### Task brief
An exact copy is needed of each line from the one including "[528,1312,550,1324] the ->" through the last line of the entries, both ends counted, with nothing added.

(Beginning of Input data)

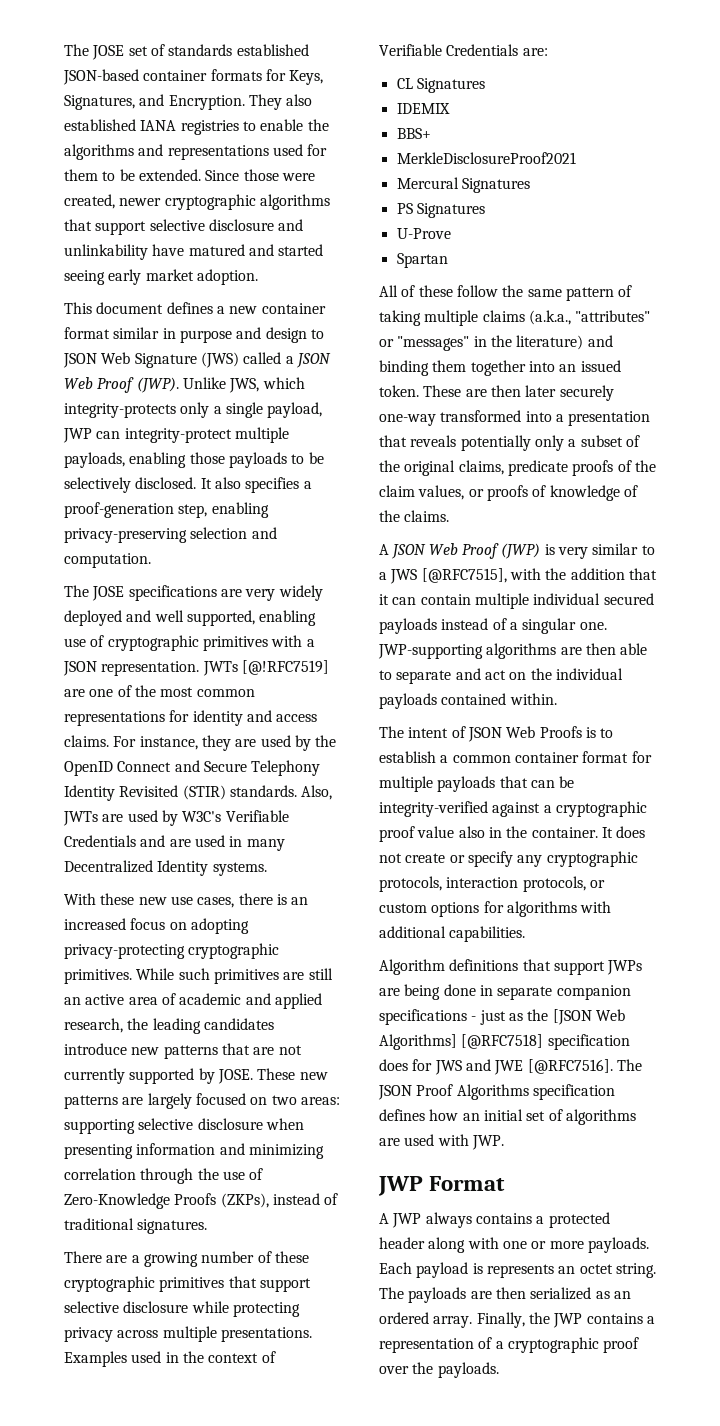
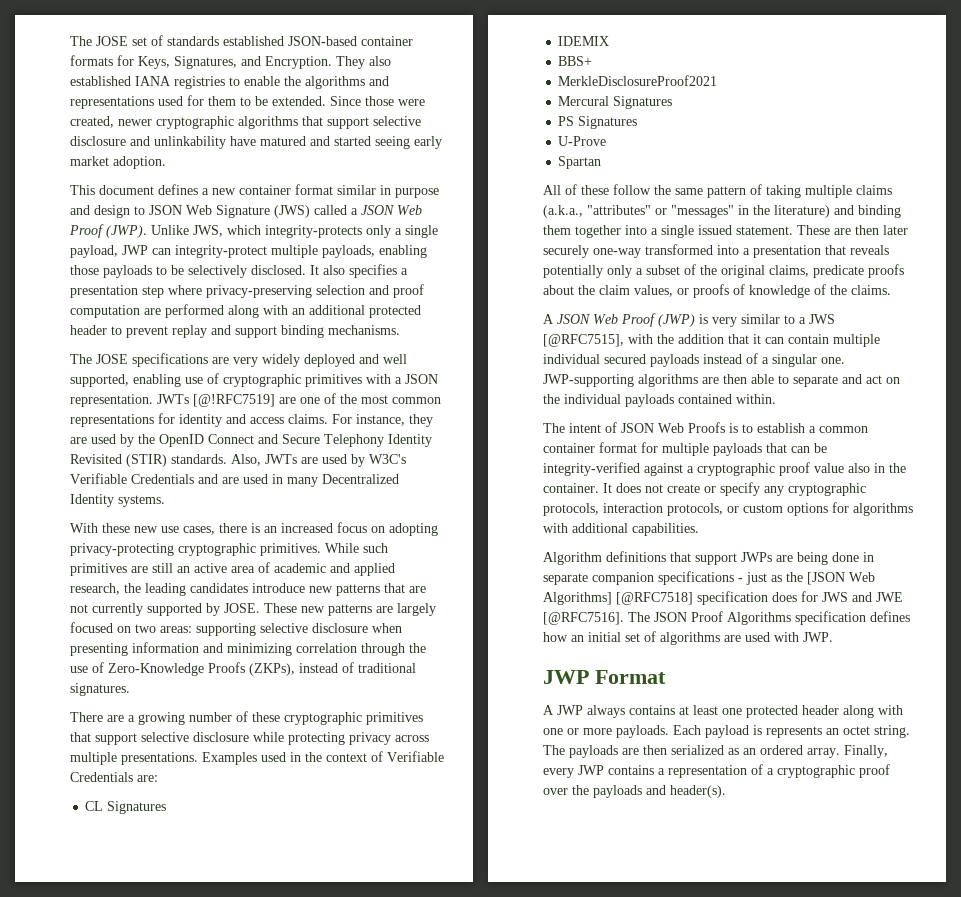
[64,502,269,518] [64,527,277,543] [64,553,151,568] proof-generation step, enabling privacy-preserving selection and computation. -> [70,284,424,298] [70,304,421,318] [70,325,400,338] presentation step where privacy-preserving selection and proof computation are performed along with an additional protected header to prevent replay and support binding mechanisms.
[559,360,621,372] [379,385,419,397] an issued token. -> [651,225,793,238] a single issued statement.
[617,460,632,472] of -> [543,285,574,295] about
[536,1216,545,1224] a -> [679,705,742,715] at least one
[528,1312,550,1324] the -> [543,768,574,778] every
[437,1362,499,1378] payloads. -> [593,785,726,798] payloads and header(s).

(End of Input data)

### Exercise solution
[528,1312,550,1324] the -> [543,768,574,778] every
[437,1362,499,1378] payloads. -> [593,785,726,798] payloads and header(s).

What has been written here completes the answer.